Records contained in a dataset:
Segment Open

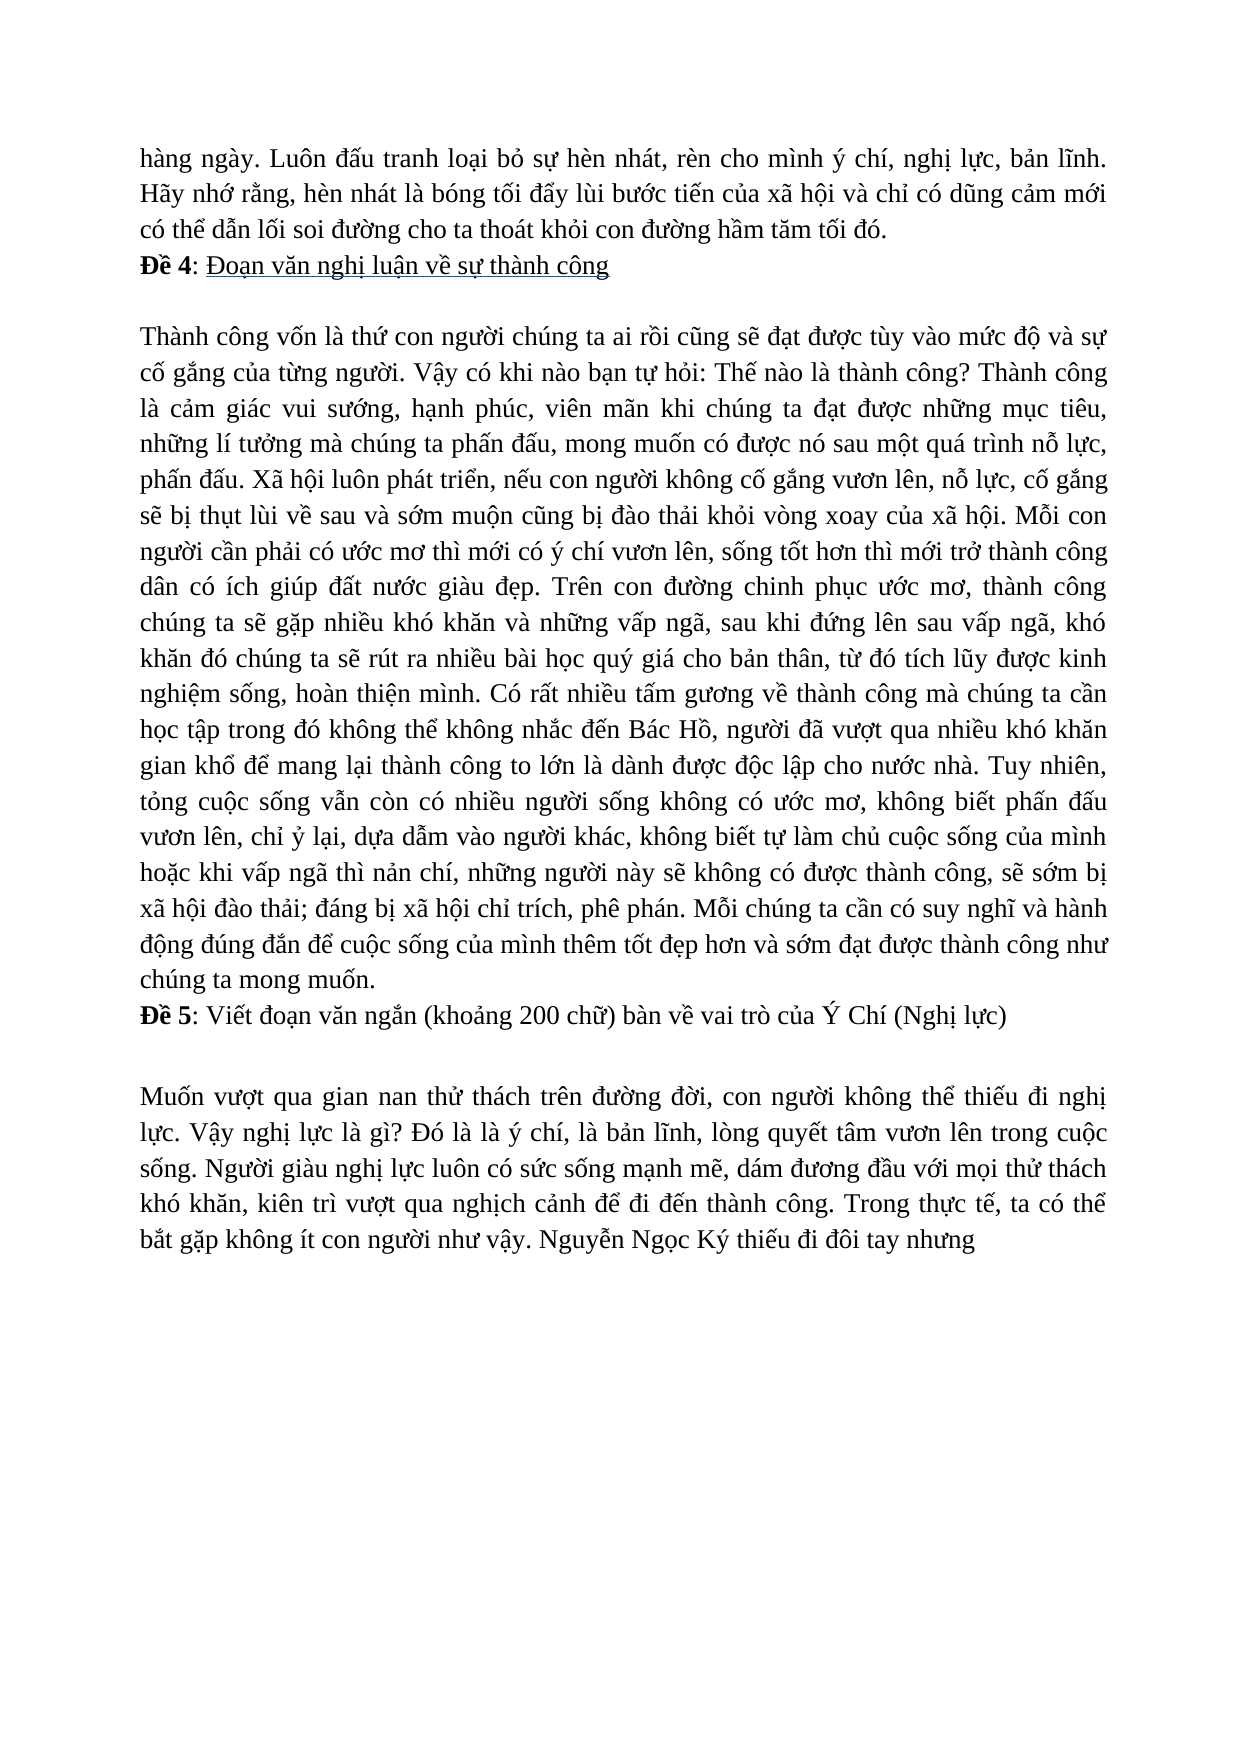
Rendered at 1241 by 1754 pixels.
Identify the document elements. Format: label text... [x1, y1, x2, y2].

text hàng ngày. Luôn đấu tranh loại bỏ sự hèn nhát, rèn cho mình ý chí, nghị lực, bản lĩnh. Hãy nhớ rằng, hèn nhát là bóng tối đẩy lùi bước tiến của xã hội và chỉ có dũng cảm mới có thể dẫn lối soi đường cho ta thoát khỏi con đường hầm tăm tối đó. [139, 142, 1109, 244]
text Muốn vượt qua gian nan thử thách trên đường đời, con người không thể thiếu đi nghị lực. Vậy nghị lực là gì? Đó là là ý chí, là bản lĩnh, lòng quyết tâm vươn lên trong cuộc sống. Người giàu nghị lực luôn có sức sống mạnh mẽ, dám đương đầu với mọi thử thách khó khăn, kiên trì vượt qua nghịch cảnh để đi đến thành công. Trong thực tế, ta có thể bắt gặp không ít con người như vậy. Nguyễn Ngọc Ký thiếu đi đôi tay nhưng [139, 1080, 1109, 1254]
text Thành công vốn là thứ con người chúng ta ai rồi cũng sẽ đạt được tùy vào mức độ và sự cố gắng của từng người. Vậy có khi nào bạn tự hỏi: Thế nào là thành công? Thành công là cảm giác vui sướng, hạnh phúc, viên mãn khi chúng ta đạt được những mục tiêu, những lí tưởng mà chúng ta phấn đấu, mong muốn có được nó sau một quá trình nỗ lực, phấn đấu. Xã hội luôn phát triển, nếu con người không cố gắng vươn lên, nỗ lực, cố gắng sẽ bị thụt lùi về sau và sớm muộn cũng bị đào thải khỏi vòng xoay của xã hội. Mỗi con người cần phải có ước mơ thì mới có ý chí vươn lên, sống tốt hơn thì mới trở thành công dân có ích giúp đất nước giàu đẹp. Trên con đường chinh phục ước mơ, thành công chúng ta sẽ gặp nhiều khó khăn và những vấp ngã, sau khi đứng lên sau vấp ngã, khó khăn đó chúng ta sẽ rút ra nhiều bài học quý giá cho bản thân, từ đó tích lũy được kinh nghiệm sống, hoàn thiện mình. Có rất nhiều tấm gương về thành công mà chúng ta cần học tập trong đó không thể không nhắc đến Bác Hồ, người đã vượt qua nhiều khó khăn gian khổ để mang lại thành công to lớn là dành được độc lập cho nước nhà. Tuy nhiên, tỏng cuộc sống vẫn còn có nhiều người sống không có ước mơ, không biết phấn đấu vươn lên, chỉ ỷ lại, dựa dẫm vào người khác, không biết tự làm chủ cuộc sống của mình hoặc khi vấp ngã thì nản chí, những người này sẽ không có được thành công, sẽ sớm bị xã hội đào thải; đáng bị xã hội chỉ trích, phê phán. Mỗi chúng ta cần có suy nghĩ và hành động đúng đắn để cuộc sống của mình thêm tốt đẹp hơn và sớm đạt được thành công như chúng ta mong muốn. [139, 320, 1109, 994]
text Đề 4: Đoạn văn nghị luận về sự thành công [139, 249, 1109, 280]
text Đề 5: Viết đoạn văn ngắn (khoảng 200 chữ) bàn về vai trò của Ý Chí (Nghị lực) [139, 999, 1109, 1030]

Segment Closed

Set down every record once more, word for word, without pictures.

Rendered at 1241 by 1754 pixels.
Identify the document elements. Format: label text... [x1, y1, x2, y2].

text hàng ngày. Luôn đấu tranh loại bỏ sự hèn nhát, rèn cho mình ý chí, nghị lực, bản lĩnh. Hãy nhớ rằng, hèn nhát là bóng tối đẩy lùi bước tiến của xã hội và chỉ có dũng cảm mới có thể dẫn lối soi đường cho ta thoát khỏi con đường hầm tăm tối đó. [139, 142, 1109, 244]
text Muốn vượt qua gian nan thử thách trên đường đời, con người không thể thiếu đi nghị lực. Vậy nghị lực là gì? Đó là là ý chí, là bản lĩnh, lòng quyết tâm vươn lên trong cuộc sống. Người giàu nghị lực luôn có sức sống mạnh mẽ, dám đương đầu với mọi thử thách khó khăn, kiên trì vượt qua nghịch cảnh để đi đến thành công. Trong thực tế, ta có thể bắt gặp không ít con người như vậy. Nguyễn Ngọc Ký thiếu đi đôi tay nhưng [139, 1080, 1109, 1254]
text Thành công vốn là thứ con người chúng ta ai rồi cũng sẽ đạt được tùy vào mức độ và sự cố gắng của từng người. Vậy có khi nào bạn tự hỏi: Thế nào là thành công? Thành công là cảm giác vui sướng, hạnh phúc, viên mãn khi chúng ta đạt được những mục tiêu, những lí tưởng mà chúng ta phấn đấu, mong muốn có được nó sau một quá trình nỗ lực, phấn đấu. Xã hội luôn phát triển, nếu con người không cố gắng vươn lên, nỗ lực, cố gắng sẽ bị thụt lùi về sau và sớm muộn cũng bị đào thải khỏi vòng xoay của xã hội. Mỗi con người cần phải có ước mơ thì mới có ý chí vươn lên, sống tốt hơn thì mới trở thành công dân có ích giúp đất nước giàu đẹp. Trên con đường chinh phục ước mơ, thành công chúng ta sẽ gặp nhiều khó khăn và những vấp ngã, sau khi đứng lên sau vấp ngã, khó khăn đó chúng ta sẽ rút ra nhiều bài học quý giá cho bản thân, từ đó tích lũy được kinh nghiệm sống, hoàn thiện mình. Có rất nhiều tấm gương về thành công mà chúng ta cần học tập trong đó không thể không nhắc đến Bác Hồ, người đã vượt qua nhiều khó khăn gian khổ để mang lại thành công to lớn là dành được độc lập cho nước nhà. Tuy nhiên, tỏng cuộc sống vẫn còn có nhiều người sống không có ước mơ, không biết phấn đấu vươn lên, chỉ ỷ lại, dựa dẫm vào người khác, không biết tự làm chủ cuộc sống của mình hoặc khi vấp ngã thì nản chí, những người này sẽ không có được thành công, sẽ sớm bị xã hội đào thải; đáng bị xã hội chỉ trích, phê phán. Mỗi chúng ta cần có suy nghĩ và hành động đúng đắn để cuộc sống của mình thêm tốt đẹp hơn và sớm đạt được thành công như chúng ta mong muốn. [139, 320, 1109, 994]
text Đề 4: Đoạn văn nghị luận về sự thành công [139, 249, 1109, 280]
text Đề 5: Viết đoạn văn ngắn (khoảng 200 chữ) bàn về vai trò của Ý Chí (Nghị lực) [139, 999, 1109, 1030]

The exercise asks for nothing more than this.